Several years ago, leaders within the Southeastern Pennsylvania Transportation Authority (SEPTA) decided they needed to upgrade the agency’s fare collection system.
The system, with its old fareboxes, turnstyles and issuance of tickets for the commuter rail system was deemed venerable, but wearing out. So when system leaders decided to look into a new fare collection system that could implement new pricing to meet customer demands, they decided it was time to take fare technology to the next generation.
“Riding SEPTA in the future won’t be like taking a ride at an amusement park,” said John McGee, chief officer of new payment technologies for SEPTA. “You won’t need to buy a special ticket or a pass. You’ll be able to use what’s in your pocket or in your wallet.”
SEPTA issued a $129 million contract to Xerox in 2011 to create a new open fare system allowing customers to pay using a contactless smart card, personal credit card, debit card or mobile phone with contactless technology to pay for fares by fall of 2014.
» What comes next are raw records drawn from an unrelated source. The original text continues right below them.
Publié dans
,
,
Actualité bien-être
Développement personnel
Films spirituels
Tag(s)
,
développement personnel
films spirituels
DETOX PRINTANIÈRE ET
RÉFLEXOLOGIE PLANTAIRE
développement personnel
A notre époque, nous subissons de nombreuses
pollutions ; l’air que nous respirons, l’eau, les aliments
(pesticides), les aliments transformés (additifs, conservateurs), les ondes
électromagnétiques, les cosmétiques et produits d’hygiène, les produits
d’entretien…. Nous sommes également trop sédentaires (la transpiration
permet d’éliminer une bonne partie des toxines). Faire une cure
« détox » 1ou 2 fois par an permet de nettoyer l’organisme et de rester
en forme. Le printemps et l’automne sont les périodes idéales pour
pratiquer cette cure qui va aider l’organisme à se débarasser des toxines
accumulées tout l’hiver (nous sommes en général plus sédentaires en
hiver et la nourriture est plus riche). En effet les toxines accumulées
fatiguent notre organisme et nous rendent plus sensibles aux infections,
With the new fare system, leaders say it will allow fare cost adjustments, create efficiencies and save on operating costs. McGee said 10 to 12 percent of SEPTA riders pay with cash, but that number is expected to drop by half with the new fare system.
Julie Green, director of revenue systems for LTK Engineering Services, said the new contactless cards and mobile ticketing devices are first being adopted by the bigger agencies in the U.S., which can make the massive initial capital investment into the technology. But as the systems are put in place it will later allow for midsized agencies to begin implementing the upgrades in coming years.
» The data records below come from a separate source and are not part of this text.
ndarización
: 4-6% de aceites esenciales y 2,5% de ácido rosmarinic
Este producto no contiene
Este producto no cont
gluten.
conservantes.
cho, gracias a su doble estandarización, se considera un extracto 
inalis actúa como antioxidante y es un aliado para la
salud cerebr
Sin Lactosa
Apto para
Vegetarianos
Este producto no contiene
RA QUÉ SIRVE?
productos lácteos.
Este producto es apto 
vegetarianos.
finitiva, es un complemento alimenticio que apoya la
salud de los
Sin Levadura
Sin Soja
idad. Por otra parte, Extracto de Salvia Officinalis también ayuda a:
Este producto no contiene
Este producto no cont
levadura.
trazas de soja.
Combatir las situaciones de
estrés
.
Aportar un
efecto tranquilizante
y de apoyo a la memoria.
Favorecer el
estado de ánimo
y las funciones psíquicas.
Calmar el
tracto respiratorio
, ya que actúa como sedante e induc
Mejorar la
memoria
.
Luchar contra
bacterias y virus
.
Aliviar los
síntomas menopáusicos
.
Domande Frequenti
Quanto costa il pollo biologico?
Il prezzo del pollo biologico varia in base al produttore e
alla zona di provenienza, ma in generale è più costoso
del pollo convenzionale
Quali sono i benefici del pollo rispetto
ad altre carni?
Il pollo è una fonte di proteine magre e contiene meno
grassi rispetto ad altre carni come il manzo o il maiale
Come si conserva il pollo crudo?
While more traditional smart card systems allow for customers to buy cards with set rides or dates on them, Green said agencies no longer want to issue their own currencies and are looking into open fare systems to allow riders to link to their own bank accounts, allowing for them to pay with their own currency and protect the agency from fraud.
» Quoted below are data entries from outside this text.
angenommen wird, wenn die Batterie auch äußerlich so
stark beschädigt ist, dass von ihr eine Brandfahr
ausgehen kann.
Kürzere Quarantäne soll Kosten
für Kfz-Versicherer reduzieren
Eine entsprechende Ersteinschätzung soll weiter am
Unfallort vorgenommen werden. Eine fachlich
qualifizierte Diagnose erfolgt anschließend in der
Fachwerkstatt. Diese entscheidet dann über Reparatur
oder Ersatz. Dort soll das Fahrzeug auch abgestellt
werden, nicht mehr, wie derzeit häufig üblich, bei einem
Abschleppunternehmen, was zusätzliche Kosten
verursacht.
“I think transit agencies have been cash starved for many years and I think most of them have held back in investing in this for a long time,” Green said. “But now they’re forced to do it because their equipment is tapped out.”
The Chicago Transit Authority has been working with Cubic Transportation Systems on the implementation of its new Ventra card, a contactless card for riders boarding the system. The nearly $500 million venture is expected to save the authority $5 million per year in costs and will work with the Pace Suburban Bus Service, which operates in suburban Chicago.
Eric Reese, director of revenue for CTA, said the agency made the change in order to get away from issuing its own fare media, increase it accessibility in the Chicagoland area and makes it easier for customers to use the system. The Ventra card will act like a prepaid debit card and Reese said unlike traditional fare cards, possessors of the cards will be able to use them to purchase other goods at stores.
“This system meets the CTA president’s vision and Mayor (Rahm) Emanuel’s vision of a world-class transit system and increasing ridership on CTA,” Reese said.
A tough call
Hugh Thomas, CEO of Sky Highways, a creator of software allowing transit agencies to use mobile devices for fare collection, said there are a variety of different options agencies can opt for when using mobile device ticketing, such as having phones display pictures of tickets, using QR codes, moving images and phones using near field radio frequency identification (RFID) technology, which allows the phone to work as a smart card by downloading an app for the device. But if agencies are not careful in their technology choices, they may choose an option to only serve 10 percent of its riders while ignoring the needs of 90 percent of its customers.
“I think it’s important to recognize that the smartphone revolution is still in its early stages,” he said. “I think it’s fair to say there’s a lot of industry evolution taking place as we speak.”